*** Opening Material provided ***
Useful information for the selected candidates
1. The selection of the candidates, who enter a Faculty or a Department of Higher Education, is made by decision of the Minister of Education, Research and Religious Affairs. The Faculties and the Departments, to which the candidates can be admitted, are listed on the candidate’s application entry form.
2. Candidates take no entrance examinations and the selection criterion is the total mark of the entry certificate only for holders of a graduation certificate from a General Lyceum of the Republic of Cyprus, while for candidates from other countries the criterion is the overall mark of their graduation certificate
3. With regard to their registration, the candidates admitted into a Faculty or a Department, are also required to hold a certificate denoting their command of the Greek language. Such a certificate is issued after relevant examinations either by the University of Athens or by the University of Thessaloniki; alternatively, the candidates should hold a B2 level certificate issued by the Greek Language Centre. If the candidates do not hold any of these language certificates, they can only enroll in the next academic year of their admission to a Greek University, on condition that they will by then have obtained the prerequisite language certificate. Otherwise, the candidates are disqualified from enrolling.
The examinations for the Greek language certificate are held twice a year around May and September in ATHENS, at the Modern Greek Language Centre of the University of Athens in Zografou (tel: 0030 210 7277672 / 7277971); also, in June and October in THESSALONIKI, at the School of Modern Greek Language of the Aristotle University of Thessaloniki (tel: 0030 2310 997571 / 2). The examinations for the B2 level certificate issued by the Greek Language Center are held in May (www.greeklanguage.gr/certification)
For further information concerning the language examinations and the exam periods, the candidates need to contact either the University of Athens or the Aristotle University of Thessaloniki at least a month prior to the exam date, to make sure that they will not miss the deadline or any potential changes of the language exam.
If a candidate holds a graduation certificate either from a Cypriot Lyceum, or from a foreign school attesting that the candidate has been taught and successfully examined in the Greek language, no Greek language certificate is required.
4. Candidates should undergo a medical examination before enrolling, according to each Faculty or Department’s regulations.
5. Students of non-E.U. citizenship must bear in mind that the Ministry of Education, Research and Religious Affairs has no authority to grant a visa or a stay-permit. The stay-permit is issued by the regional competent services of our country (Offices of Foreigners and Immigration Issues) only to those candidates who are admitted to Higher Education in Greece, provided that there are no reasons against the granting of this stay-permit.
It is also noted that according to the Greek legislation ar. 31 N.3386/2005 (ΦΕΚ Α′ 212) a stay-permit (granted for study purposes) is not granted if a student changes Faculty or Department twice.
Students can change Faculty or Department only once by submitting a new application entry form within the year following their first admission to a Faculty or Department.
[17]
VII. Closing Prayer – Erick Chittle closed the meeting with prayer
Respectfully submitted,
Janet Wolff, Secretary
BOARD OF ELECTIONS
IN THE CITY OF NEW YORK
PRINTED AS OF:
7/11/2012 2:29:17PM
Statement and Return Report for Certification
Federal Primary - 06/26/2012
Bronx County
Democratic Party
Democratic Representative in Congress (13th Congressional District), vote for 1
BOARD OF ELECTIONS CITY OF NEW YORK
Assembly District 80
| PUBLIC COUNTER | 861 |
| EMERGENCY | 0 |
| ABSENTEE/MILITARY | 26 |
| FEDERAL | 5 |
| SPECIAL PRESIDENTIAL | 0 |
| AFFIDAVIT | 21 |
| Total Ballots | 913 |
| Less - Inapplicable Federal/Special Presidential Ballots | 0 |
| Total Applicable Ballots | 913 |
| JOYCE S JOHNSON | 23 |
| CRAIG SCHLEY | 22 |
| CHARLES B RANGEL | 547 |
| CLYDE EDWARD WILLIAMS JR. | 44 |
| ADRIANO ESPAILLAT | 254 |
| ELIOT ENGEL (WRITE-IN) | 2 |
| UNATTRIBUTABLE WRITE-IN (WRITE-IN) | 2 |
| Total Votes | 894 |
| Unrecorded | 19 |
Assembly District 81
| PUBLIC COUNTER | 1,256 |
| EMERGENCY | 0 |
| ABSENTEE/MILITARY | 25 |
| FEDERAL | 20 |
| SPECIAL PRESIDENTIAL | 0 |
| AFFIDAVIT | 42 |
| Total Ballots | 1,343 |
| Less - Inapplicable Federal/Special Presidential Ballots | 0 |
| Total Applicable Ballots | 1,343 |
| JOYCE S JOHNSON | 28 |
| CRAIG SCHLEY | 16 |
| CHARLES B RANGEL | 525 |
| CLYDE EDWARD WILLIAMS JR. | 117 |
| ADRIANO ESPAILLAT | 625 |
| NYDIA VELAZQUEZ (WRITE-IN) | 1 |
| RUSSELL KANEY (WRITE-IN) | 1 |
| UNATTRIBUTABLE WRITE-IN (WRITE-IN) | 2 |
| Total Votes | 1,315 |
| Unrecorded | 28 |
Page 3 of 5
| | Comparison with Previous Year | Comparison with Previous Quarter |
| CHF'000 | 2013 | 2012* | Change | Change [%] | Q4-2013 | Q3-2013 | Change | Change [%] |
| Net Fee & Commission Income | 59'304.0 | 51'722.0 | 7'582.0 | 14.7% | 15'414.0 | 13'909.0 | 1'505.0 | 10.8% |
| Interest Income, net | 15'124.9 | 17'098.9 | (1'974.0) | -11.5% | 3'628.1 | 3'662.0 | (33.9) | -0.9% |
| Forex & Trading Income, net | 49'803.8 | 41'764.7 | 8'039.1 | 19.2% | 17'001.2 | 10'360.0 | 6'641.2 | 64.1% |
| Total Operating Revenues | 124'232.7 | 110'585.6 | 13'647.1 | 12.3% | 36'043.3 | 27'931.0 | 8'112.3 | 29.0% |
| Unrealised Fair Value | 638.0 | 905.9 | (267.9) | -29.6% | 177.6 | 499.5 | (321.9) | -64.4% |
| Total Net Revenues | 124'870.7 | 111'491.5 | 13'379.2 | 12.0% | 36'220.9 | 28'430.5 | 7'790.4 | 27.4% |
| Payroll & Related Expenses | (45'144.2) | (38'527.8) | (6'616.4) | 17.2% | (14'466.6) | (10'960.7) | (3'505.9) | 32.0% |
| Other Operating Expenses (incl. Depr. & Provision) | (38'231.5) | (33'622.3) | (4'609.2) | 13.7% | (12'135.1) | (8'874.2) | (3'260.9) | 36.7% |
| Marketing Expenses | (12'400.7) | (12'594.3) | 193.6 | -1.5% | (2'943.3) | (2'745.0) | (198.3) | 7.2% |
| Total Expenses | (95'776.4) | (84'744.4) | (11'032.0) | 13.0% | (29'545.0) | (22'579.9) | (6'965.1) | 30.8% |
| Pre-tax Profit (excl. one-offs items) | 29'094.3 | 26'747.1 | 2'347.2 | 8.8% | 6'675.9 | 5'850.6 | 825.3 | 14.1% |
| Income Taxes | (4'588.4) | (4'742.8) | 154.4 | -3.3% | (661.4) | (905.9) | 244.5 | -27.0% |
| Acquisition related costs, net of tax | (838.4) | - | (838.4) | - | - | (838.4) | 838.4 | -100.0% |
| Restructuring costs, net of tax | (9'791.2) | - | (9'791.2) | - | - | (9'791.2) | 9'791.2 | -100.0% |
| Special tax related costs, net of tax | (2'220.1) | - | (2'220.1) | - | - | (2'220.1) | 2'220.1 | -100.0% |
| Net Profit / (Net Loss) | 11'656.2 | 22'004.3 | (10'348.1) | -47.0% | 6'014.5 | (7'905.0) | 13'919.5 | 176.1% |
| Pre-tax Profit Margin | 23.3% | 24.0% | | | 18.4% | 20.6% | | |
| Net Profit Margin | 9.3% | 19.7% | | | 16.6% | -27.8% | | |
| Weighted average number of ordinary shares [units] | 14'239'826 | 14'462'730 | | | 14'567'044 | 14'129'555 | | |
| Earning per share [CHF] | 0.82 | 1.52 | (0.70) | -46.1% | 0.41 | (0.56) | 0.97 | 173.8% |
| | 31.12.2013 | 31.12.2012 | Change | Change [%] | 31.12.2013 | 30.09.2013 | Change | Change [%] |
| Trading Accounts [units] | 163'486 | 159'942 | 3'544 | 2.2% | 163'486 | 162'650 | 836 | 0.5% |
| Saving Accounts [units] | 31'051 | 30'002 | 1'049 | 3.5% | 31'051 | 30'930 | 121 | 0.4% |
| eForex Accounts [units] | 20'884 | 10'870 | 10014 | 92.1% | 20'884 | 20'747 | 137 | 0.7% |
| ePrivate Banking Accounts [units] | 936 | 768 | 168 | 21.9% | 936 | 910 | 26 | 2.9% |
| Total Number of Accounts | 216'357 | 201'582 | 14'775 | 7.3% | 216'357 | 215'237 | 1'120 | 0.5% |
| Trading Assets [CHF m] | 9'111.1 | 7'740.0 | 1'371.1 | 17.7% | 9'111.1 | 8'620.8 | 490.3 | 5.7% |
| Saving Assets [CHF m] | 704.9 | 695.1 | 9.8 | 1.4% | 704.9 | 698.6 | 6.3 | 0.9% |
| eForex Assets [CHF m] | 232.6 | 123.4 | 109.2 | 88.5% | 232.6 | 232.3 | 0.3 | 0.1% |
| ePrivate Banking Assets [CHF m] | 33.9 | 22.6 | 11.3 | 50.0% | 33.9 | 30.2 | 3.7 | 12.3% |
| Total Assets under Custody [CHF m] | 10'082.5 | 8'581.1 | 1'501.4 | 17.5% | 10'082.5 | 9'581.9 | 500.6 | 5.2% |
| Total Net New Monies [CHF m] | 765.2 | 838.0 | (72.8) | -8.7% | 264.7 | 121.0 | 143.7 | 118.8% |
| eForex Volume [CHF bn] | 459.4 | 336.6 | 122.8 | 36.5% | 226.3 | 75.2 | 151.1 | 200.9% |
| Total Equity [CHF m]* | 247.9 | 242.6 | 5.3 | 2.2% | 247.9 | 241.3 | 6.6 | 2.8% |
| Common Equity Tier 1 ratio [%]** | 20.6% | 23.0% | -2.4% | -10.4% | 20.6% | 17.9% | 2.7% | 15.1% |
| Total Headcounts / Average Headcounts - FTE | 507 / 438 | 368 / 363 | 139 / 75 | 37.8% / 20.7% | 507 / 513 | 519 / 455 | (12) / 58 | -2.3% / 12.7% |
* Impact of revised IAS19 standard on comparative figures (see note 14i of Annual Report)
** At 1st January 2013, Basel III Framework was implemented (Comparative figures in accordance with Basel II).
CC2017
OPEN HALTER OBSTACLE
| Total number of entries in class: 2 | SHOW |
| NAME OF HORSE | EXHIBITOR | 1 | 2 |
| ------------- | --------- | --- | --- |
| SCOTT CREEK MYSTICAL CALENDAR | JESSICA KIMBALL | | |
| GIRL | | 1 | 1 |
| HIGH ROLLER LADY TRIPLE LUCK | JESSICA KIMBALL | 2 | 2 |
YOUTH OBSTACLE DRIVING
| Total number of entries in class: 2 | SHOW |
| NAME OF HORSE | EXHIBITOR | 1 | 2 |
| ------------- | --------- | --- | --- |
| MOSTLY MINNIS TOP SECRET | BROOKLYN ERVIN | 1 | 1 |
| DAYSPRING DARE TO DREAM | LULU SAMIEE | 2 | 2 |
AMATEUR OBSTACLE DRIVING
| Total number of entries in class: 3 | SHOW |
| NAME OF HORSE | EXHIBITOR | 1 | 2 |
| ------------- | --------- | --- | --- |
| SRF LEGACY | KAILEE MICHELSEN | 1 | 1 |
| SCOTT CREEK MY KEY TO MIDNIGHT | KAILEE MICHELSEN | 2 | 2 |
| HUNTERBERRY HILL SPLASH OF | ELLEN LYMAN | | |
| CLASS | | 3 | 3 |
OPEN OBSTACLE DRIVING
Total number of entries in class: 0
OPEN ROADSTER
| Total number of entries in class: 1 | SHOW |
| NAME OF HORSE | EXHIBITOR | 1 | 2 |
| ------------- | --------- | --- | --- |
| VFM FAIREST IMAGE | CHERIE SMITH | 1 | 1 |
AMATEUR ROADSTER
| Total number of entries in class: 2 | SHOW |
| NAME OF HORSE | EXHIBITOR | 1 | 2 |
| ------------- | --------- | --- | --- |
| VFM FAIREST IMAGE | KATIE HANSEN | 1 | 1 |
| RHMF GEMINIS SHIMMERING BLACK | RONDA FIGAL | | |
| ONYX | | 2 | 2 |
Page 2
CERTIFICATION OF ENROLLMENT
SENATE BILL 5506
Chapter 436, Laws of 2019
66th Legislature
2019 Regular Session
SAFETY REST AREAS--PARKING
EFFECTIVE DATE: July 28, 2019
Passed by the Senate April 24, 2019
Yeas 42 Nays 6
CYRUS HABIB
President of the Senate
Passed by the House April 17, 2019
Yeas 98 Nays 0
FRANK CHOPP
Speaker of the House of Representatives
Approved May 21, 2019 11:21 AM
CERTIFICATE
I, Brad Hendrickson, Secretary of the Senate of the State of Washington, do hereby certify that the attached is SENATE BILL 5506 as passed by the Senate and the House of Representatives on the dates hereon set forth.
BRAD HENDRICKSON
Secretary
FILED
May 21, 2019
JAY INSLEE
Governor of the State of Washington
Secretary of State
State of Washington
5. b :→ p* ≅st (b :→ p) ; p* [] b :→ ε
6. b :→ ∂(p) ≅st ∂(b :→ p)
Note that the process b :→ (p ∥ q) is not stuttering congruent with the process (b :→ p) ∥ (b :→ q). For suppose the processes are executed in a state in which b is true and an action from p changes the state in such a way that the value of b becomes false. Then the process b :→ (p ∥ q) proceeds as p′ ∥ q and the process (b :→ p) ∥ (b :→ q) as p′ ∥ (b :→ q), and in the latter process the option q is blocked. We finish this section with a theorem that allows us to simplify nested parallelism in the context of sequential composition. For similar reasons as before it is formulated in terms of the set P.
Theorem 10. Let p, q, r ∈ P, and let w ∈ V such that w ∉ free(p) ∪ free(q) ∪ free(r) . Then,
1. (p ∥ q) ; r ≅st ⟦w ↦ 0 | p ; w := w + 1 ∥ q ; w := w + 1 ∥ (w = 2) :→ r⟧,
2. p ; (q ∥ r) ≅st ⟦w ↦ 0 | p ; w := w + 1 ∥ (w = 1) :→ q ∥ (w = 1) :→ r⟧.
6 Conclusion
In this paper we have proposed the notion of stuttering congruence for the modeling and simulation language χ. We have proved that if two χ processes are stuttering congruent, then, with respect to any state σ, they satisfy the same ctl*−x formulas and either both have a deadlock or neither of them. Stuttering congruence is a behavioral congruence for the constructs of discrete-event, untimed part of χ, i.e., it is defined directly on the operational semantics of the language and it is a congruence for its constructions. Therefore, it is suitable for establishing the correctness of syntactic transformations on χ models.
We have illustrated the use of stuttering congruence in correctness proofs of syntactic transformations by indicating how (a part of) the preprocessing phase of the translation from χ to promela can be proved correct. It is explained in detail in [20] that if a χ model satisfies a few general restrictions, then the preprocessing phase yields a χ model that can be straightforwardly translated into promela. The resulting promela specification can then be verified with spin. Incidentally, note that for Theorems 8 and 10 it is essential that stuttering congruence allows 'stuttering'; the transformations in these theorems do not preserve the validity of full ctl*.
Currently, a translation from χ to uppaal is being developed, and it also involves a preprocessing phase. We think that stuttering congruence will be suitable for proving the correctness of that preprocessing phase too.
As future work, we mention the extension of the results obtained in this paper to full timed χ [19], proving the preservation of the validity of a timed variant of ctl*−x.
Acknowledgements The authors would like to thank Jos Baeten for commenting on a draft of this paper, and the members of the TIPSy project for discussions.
*** Closing Material provided ***
## Activity
Look above for the line with "SAMIEE | 2 | 2 |" and the line with "MICHELSEN | 2 | 2 |"; transcribe both and all lines in between, exactly, and nothing else.

## Solved problem
| DAYSPRING DARE TO DREAM | LULU SAMIEE | 2 | 2 |
AMATEUR OBSTACLE DRIVING
| Total number of entries in class: 3 | SHOW |
| NAME OF HORSE | EXHIBITOR | 1 | 2 |
| ------------- | --------- | --- | --- |
| SRF LEGACY | KAILEE MICHELSEN | 1 | 1 |
| SCOTT CREEK MY KEY TO MIDNIGHT | KAILEE MICHELSEN | 2 | 2 |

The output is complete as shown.